══ Available data ══

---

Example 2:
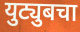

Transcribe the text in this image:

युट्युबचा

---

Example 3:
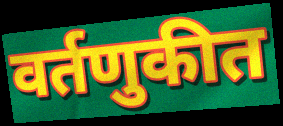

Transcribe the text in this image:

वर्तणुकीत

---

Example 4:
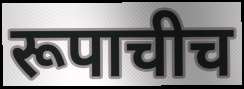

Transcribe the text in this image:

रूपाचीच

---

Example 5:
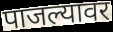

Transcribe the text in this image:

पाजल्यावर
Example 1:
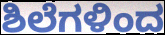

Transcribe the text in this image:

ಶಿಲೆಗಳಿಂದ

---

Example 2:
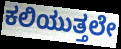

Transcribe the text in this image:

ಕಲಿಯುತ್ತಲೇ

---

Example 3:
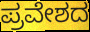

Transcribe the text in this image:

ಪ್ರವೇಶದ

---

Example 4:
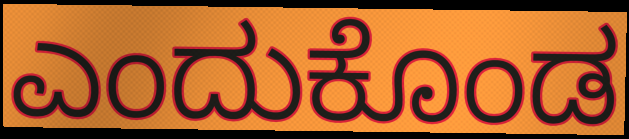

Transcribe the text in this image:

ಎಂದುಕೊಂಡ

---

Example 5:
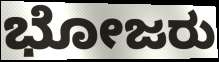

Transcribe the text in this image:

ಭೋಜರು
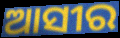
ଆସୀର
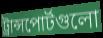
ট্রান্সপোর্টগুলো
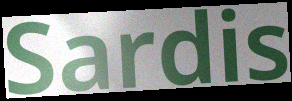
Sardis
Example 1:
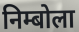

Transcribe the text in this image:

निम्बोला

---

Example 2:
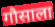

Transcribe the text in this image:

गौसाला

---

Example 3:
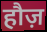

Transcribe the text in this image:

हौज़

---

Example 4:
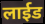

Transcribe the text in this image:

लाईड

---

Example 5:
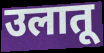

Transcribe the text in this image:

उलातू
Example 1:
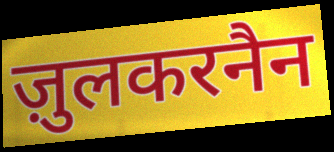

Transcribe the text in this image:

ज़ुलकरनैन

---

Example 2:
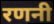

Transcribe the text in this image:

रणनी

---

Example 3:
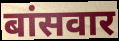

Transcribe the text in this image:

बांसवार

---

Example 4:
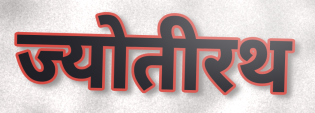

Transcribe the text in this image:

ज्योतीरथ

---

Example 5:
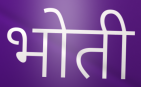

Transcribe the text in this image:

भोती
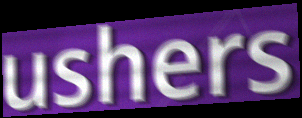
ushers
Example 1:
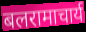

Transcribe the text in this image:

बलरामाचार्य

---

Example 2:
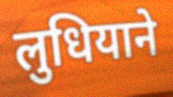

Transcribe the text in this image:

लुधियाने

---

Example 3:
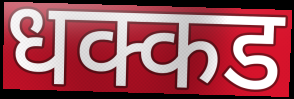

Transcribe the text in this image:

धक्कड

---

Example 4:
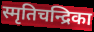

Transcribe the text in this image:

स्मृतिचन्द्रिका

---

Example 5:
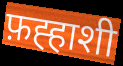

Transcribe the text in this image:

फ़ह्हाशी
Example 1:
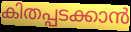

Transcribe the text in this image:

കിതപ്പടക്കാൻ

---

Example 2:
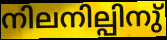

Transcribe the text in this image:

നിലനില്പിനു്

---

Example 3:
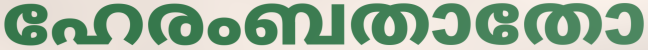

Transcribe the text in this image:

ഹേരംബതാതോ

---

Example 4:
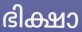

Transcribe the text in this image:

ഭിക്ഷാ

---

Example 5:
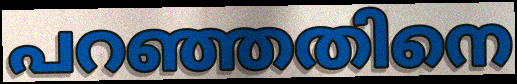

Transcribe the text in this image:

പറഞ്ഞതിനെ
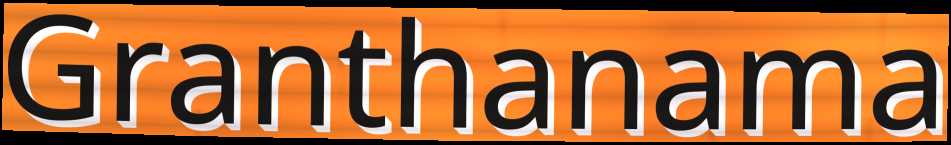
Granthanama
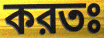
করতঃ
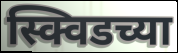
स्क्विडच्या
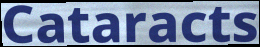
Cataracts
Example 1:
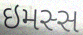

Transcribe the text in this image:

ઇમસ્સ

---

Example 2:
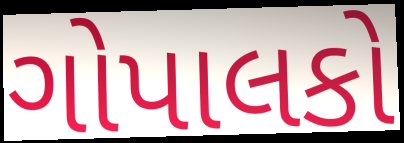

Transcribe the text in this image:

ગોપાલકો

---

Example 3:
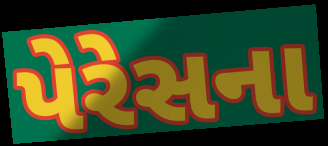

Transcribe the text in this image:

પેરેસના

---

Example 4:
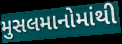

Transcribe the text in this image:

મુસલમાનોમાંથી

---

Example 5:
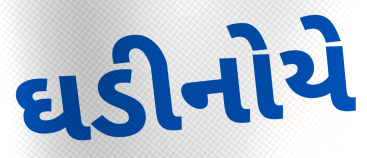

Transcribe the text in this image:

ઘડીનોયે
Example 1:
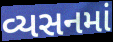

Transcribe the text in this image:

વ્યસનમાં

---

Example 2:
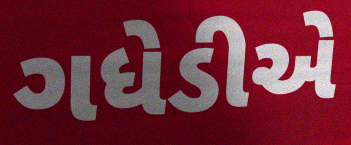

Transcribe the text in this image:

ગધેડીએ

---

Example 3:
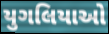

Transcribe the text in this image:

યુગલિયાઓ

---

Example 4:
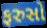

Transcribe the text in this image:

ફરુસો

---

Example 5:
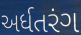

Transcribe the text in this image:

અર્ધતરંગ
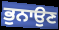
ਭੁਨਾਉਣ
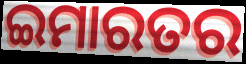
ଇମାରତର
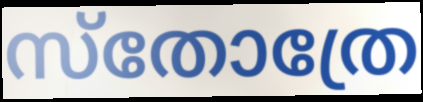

═══

**Given problem:** Reproduce every one of the records above word for word. Leave the pictures out.

**Exercise result:**
---

Example 2:

Transcribe the text in this image:

युट्युबचा

---

Example 3:

Transcribe the text in this image:

वर्तणुकीत

---

Example 4:

Transcribe the text in this image:

रूपाचीच

---

Example 5:

Transcribe the text in this image:

पाजल्यावर
Example 1:

Transcribe the text in this image:

ಶಿಲೆಗಳಿಂದ

---

Example 2:

Transcribe the text in this image:

ಕಲಿಯುತ್ತಲೇ

---

Example 3:

Transcribe the text in this image:

ಪ್ರವೇಶದ

---

Example 4:

Transcribe the text in this image:

ಎಂದುಕೊಂಡ

---

Example 5:

Transcribe the text in this image:

ಭೋಜರು
ଆସୀର
ট্রান্সপোর্টগুলো
Sardis
Example 1:

Transcribe the text in this image:

निम्बोला

---

Example 2:

Transcribe the text in this image:

गौसाला

---

Example 3:

Transcribe the text in this image:

हौज़

---

Example 4:

Transcribe the text in this image:

लाईड

---

Example 5:

Transcribe the text in this image:

उलातू
Example 1:

Transcribe the text in this image:

ज़ुलकरनैन

---

Example 2:

Transcribe the text in this image:

रणनी

---

Example 3:

Transcribe the text in this image:

बांसवार

---

Example 4:

Transcribe the text in this image:

ज्योतीरथ

---

Example 5:

Transcribe the text in this image:

भोती
ushers
Example 1:

Transcribe the text in this image:

बलरामाचार्य

---

Example 2:

Transcribe the text in this image:

लुधियाने

---

Example 3:

Transcribe the text in this image:

धक्कड

---

Example 4:

Transcribe the text in this image:

स्मृतिचन्द्रिका

---

Example 5:

Transcribe the text in this image:

फ़ह्हाशी
Example 1:

Transcribe the text in this image:

കിതപ്പടക്കാൻ

---

Example 2:

Transcribe the text in this image:

നിലനില്പിനു്

---

Example 3:

Transcribe the text in this image:

ഹേരംബതാതോ

---

Example 4:

Transcribe the text in this image:

ഭിക്ഷാ

---

Example 5:

Transcribe the text in this image:

പറഞ്ഞതിനെ
Granthanama
করতঃ
स्क्विडच्या
Cataracts
Example 1:

Transcribe the text in this image:

ઇમસ્સ

---

Example 2:

Transcribe the text in this image:

ગોપાલકો

---

Example 3:

Transcribe the text in this image:

પેરેસના

---

Example 4:

Transcribe the text in this image:

મુસલમાનોમાંથી

---

Example 5:

Transcribe the text in this image:

ઘડીનોયે
Example 1:

Transcribe the text in this image:

વ્યસનમાં

---

Example 2:

Transcribe the text in this image:

ગધેડીએ

---

Example 3:

Transcribe the text in this image:

યુગલિયાઓ

---

Example 4:

Transcribe the text in this image:

ફરુસો

---

Example 5:

Transcribe the text in this image:

અર્ધતરંગ
ਭੁਨਾਉਣ
ଇମାରତର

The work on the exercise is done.